▶ _Фрагмент документа_
----------

Но можно обратиться и к статистике. На 20 октября 1944 года, т.е. за полгода до окончания войны проверочные спецлагеря прошли 354 592 бывших военнопленных. Из них 249 592 человека, то есть подавляющее большинство, были возвращены в армию, 36 630 направлены на работу в промышленность и только 11 556 человек или 3,81% были арестованы (И. Пыхалов. Время Сталина. Л., 2001. С.67). Вот лишь у этих четырех неполных процентов и были основания для страха. Выдавать настроение этой доли за настроение всех значить врать с превышением лжи над правдой в 30 раз. Словом, приведенные строки Бродского это поэтически оформленная клевета.

----------

▶ _Условие задания_
Почему, согласно фрагменту о бывших военнопленных, основания для страха были лишь у «четырех неполных процентов»? Ответьте одним-двумя предложениями.

▶ _Данные_
----------

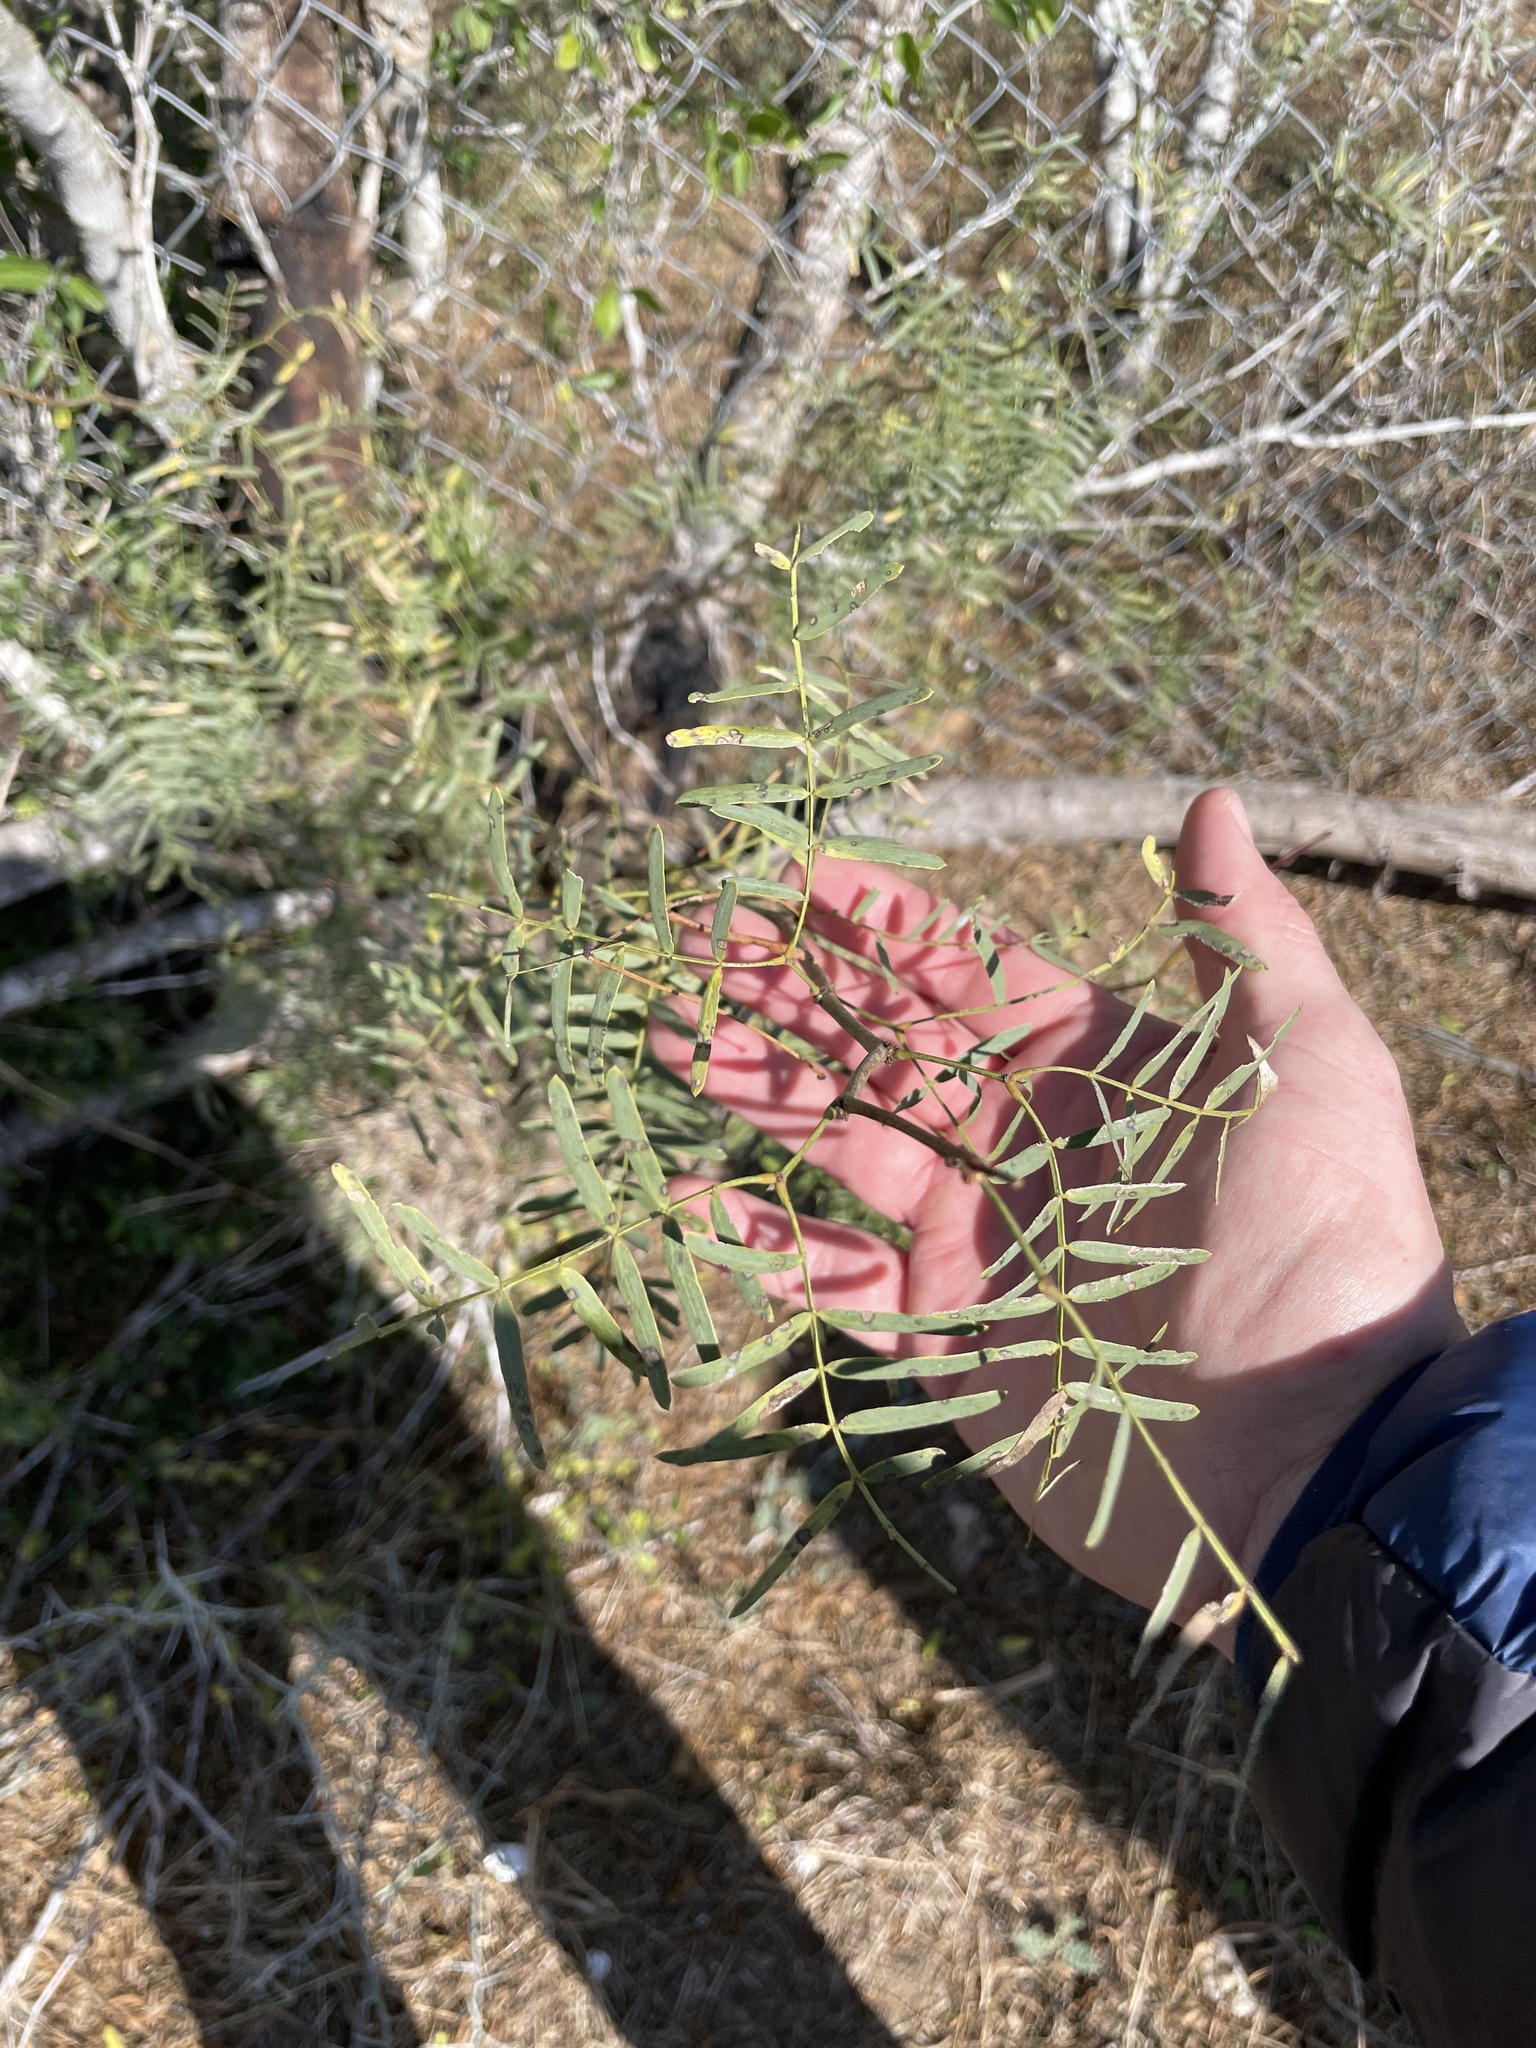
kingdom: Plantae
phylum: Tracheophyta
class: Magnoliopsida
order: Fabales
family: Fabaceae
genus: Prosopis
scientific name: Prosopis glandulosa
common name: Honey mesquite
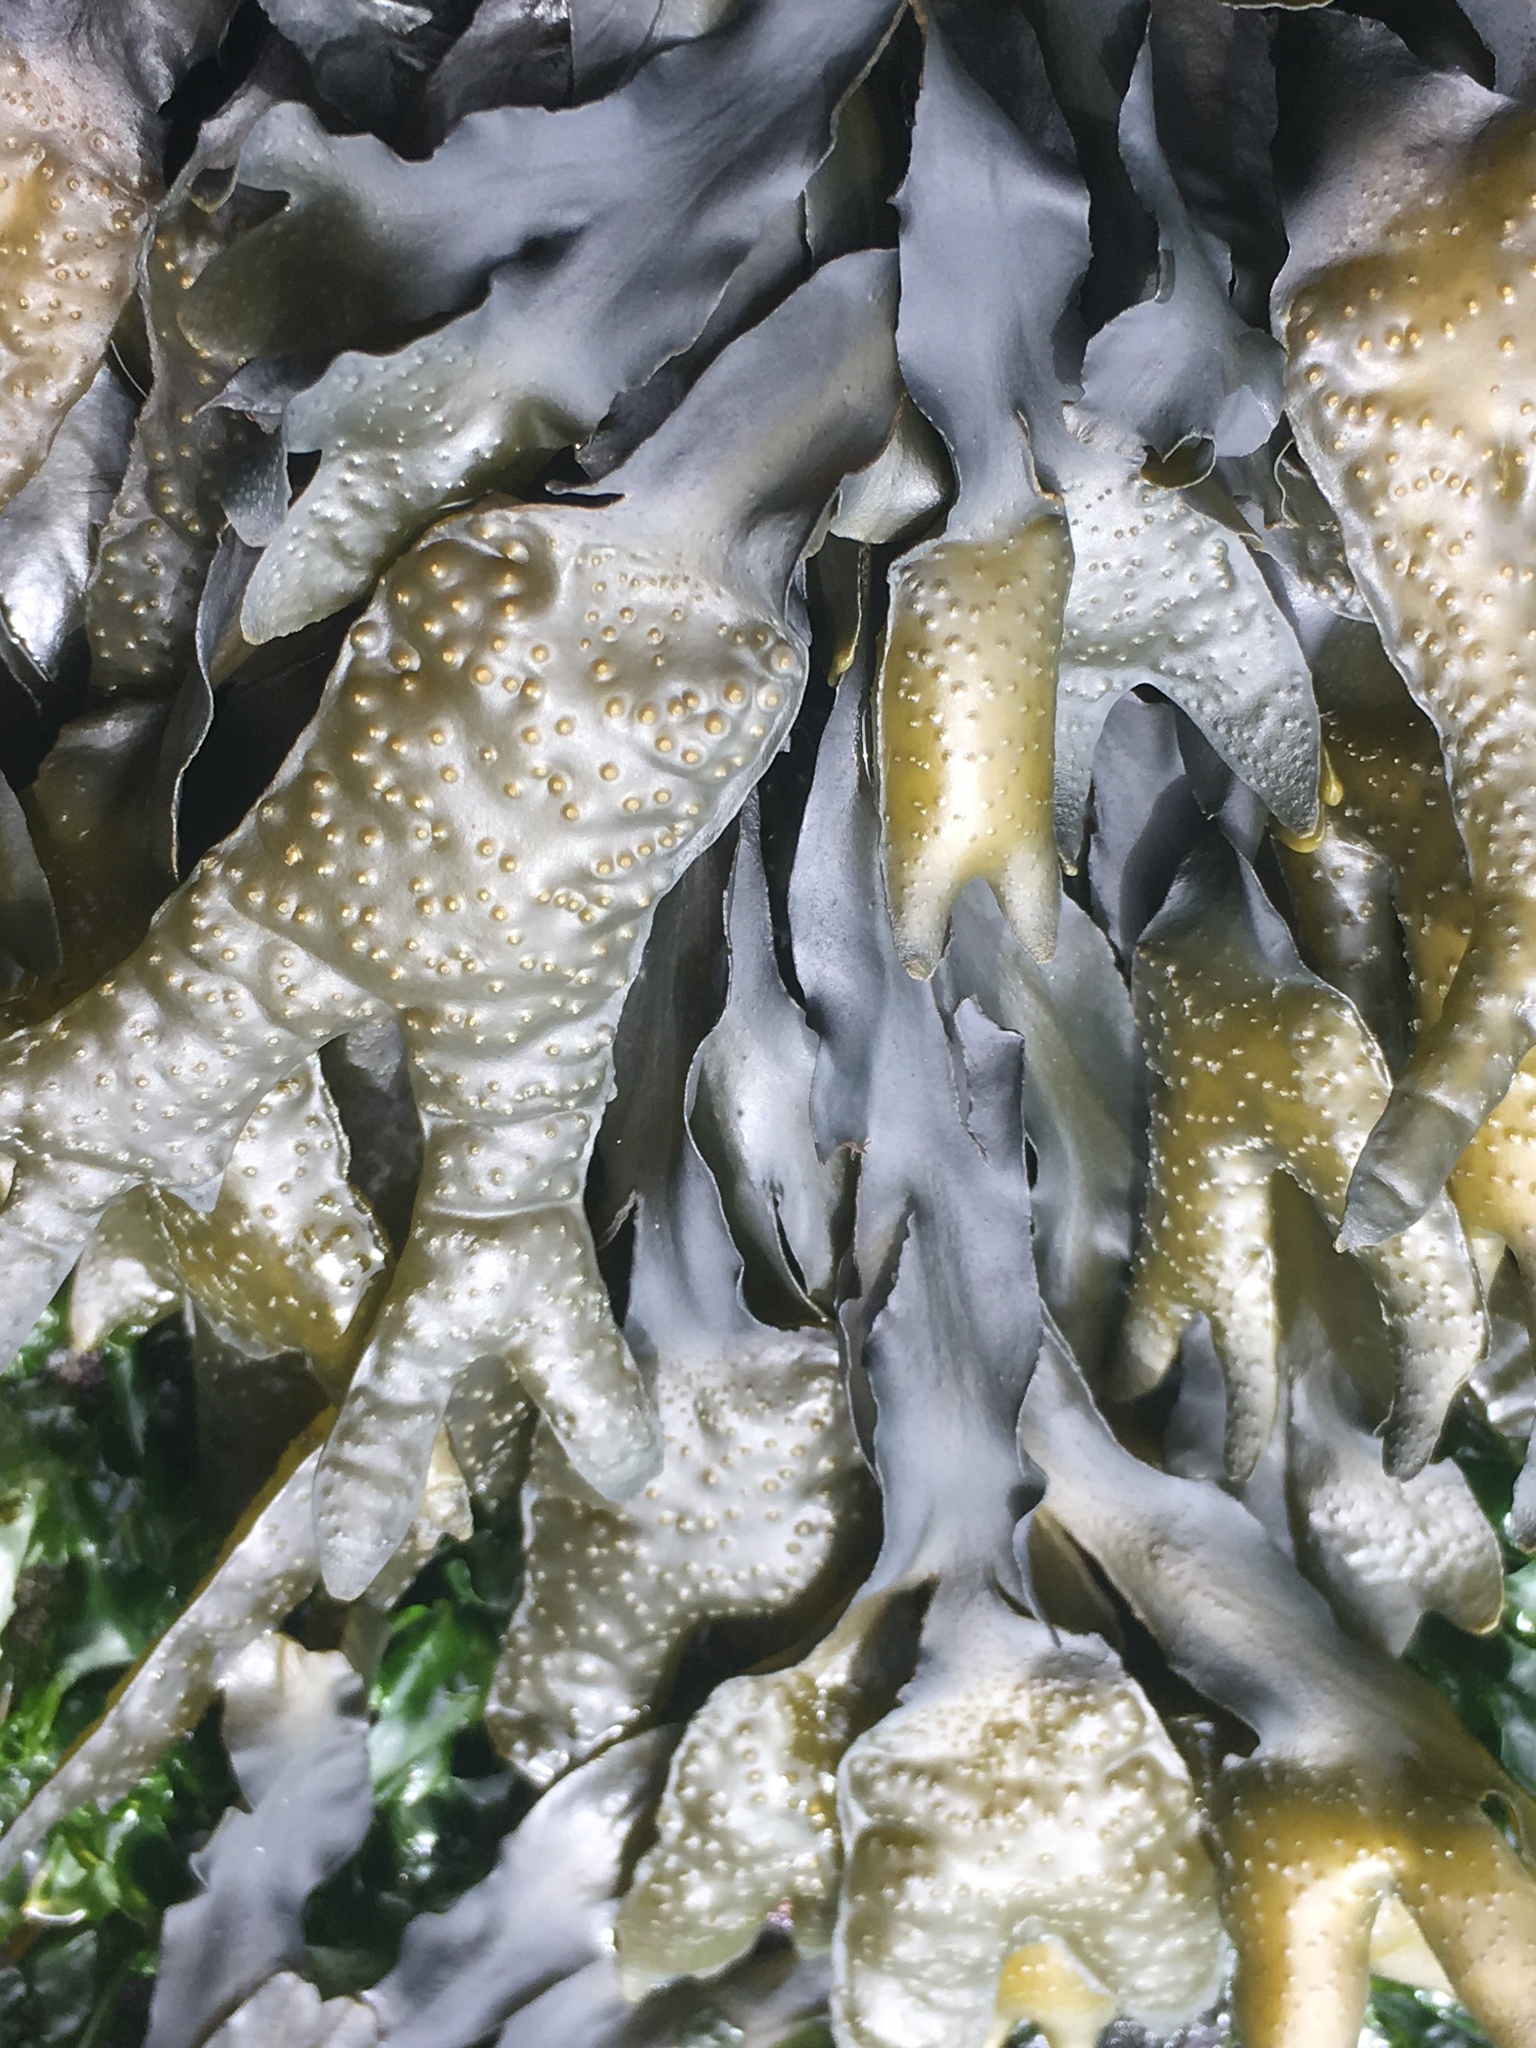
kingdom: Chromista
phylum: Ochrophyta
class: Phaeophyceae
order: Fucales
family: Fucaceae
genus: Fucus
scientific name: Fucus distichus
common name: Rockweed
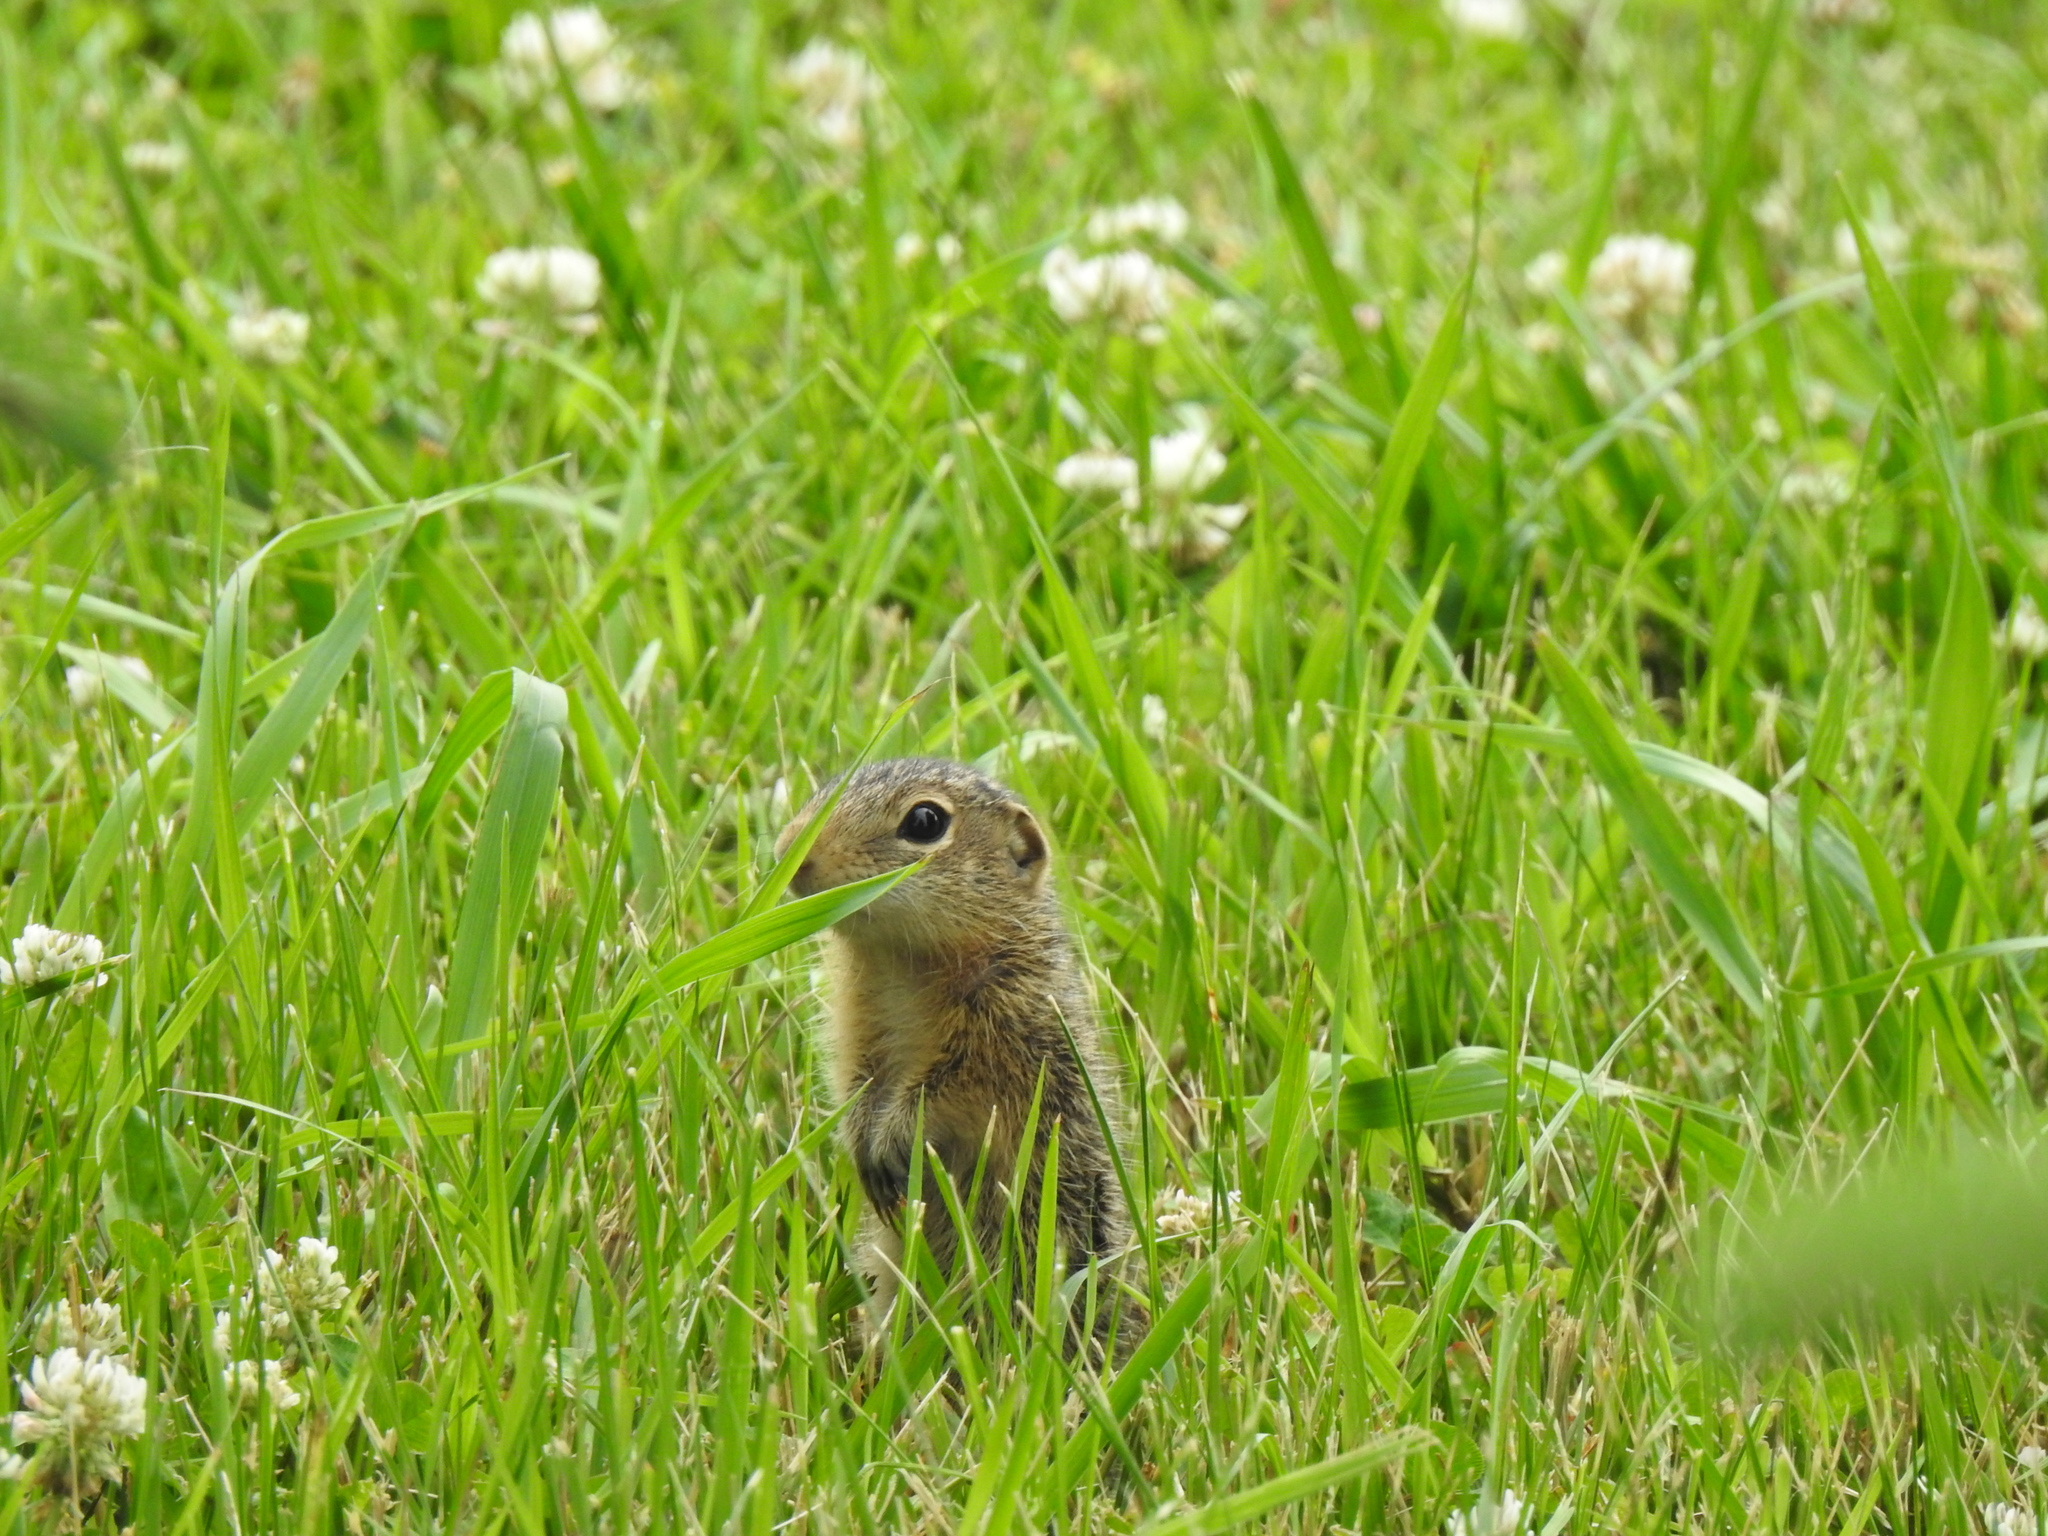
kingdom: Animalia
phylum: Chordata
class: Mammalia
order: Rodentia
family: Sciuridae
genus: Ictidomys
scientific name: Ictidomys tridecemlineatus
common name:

----------

▶ _Ответ к задаче_
Из 354 592 бывших военнопленных, прошедших проверочные спецлагеря к 20 октября 1944 года, арестованы были только 11 556 человек, то есть 3,81%. Подавляющее большинство (249 592 человека) вернули в армию, а 36 630 направили на работу в промышленность.